[Limb landmark coordinates]

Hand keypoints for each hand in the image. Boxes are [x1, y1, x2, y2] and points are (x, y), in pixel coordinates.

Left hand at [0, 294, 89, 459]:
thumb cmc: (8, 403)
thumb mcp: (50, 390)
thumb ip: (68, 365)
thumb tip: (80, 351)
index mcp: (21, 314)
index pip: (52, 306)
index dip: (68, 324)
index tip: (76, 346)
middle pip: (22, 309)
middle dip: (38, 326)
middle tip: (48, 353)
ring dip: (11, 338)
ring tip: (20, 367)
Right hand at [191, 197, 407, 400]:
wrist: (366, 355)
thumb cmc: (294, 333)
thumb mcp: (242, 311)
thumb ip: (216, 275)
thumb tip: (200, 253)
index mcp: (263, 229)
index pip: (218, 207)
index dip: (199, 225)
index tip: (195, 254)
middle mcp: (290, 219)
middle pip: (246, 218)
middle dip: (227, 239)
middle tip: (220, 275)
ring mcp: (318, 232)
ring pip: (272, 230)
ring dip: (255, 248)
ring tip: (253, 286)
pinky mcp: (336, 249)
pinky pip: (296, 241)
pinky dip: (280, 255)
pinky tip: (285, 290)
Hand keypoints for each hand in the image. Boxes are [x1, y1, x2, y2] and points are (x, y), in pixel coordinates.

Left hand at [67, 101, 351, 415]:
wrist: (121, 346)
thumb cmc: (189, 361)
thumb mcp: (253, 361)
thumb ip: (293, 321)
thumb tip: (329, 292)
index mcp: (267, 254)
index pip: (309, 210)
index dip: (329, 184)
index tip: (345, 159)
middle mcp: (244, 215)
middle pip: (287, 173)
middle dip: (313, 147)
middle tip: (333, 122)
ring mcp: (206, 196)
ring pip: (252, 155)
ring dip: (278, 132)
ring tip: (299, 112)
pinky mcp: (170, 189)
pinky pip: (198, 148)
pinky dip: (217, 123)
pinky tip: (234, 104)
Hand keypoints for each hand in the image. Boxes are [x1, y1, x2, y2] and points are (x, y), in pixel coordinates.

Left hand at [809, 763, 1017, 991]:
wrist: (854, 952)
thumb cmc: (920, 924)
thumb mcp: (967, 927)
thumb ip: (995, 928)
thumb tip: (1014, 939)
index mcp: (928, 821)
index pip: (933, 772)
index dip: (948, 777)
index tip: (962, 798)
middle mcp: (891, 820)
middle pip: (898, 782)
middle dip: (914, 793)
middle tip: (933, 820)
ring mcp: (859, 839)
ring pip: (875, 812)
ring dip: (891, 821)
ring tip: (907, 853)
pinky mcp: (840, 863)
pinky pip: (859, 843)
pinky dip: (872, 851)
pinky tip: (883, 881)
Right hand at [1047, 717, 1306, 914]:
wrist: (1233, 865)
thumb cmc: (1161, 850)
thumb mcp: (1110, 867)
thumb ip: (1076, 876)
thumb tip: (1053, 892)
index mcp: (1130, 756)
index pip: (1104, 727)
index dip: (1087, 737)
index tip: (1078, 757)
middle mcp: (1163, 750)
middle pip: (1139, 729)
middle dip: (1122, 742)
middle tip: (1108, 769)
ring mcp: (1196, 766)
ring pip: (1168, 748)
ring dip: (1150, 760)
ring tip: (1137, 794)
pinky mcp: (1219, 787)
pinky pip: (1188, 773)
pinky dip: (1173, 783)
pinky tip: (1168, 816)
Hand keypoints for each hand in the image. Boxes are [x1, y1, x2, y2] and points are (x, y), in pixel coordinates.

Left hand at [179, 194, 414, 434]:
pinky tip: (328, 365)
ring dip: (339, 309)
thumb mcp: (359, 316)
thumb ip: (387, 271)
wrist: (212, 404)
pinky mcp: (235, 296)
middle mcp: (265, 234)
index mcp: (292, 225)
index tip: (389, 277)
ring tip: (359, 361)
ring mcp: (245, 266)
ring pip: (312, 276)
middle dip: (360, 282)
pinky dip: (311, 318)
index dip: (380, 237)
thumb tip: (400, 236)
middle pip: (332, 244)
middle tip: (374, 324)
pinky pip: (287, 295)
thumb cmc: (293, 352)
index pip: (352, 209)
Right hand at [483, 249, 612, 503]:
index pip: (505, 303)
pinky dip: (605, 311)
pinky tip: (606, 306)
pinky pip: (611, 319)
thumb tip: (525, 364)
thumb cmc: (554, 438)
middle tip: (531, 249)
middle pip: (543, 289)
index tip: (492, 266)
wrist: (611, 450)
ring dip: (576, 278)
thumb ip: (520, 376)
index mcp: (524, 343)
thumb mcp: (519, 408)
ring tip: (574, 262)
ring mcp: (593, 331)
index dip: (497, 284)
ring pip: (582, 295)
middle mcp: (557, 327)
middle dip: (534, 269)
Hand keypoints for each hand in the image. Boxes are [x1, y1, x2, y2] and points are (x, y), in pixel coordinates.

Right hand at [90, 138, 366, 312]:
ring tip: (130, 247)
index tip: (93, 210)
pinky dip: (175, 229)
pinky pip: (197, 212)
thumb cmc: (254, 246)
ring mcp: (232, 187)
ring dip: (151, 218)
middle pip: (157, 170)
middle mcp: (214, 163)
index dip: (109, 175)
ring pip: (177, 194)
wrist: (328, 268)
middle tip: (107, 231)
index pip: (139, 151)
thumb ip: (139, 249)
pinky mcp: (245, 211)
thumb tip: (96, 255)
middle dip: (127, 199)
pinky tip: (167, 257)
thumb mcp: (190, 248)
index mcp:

■ **Task description**:
Show every line above in which the word "wrist" occurs.

■ **Solution to this problem**:
wrist: (366, 355)
wrist: (121, 346)
wrist: (854, 952)
wrist: (1233, 865)
wrist: (212, 404)
wrist: (611, 450)
wrist: (328, 268)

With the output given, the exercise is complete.